As medidas tomadas pela corporação para impedir uma revolução do gênero tornaram altamente improvável uma mudança na Rússia no curto prazo. Mas o poder mudará de mãos - mais cedo ou mais tarde. E quando isso acontecer, poderá não ser como veludo. Neste caso, o custo do país será incomparavelmente mais alto.

É difícil dizer quando ou como ocorrerá essa mudança de poder. Para os que não podem aceitar um Estado corporativo, ou a "venezuelização" da economia, ou a degradação da vida social, a situação atual parece aviltante: antes de poder haver uma ação, é preciso haver uma palavra, e os meios de comunicação de massa estão sob o controle da corporação.

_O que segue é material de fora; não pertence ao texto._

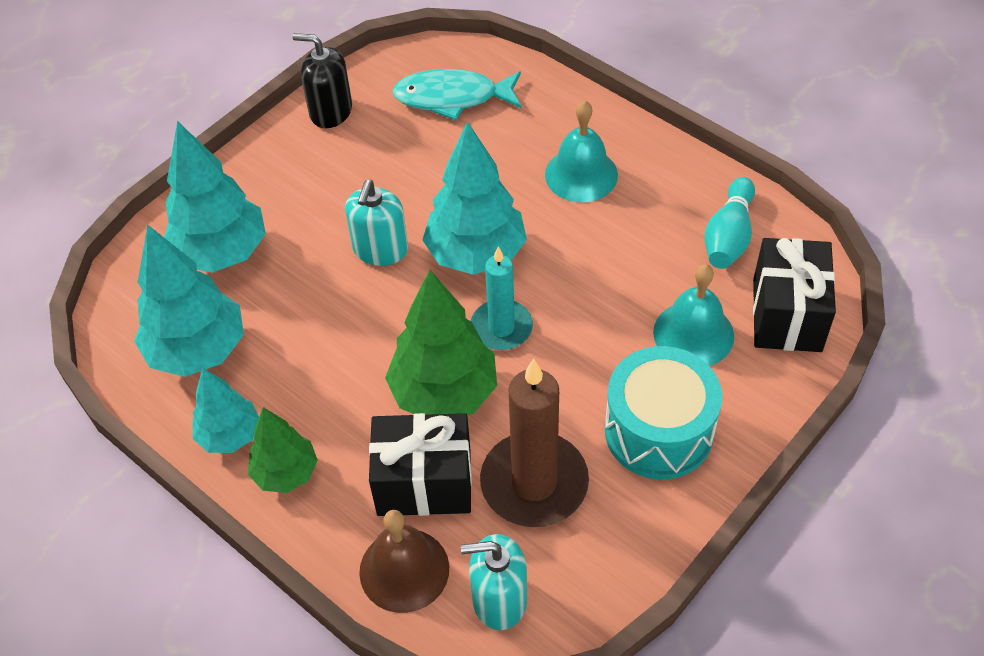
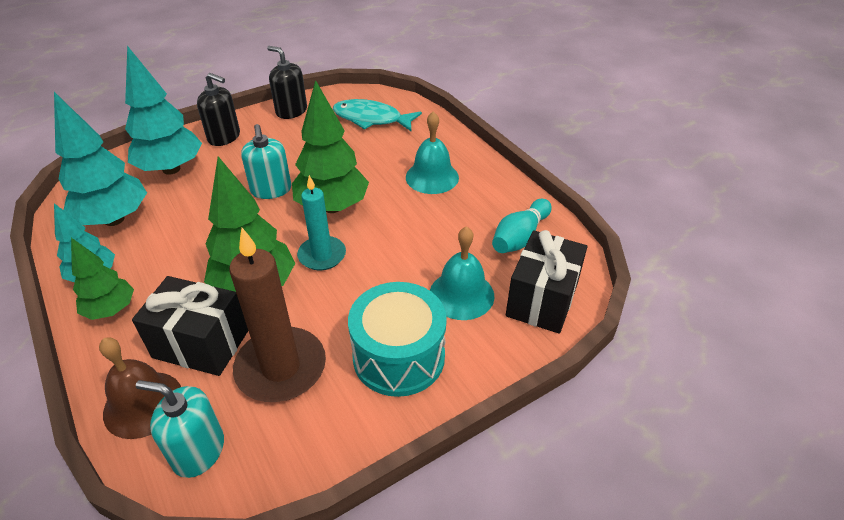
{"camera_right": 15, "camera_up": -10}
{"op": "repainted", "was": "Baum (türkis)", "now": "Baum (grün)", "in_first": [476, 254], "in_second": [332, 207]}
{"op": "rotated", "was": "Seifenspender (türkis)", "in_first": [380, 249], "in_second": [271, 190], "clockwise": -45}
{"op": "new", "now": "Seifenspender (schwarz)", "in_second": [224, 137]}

Mas é possível começar a própria separação de semelhante Estado com uma campanha de não participação. Dessa maneira, trabalhando de baixo, pode-se começar a restaurar as liberdades civis, políticas e econômicas, liberdades que foram oferecidas aos cidadãos russos em 1905, 1917 e, de novo, em 1991, mas desperdiçadas.

Se formos bem-sucedidos, poderemos ter uma nova Rússia - livre, aberta e tolerante. Um país dinâmico, desenvolvido e sólido, apoiado nos próprios pés, genuinamente respeitado por seus vizinhos. Um país com um futuro. Um outro país.

TRADUÇÃO DE CELSO M. PACIORNIK

*Andrei Illarionov foi consultor econômico do presidente Vladimir Putin da Rússia até renunciar, em protesto, em dezembro. O artigo publicado pelo 'New York Times' é uma versão do que apareceu originalmente no jornal russo 'Kommersant'.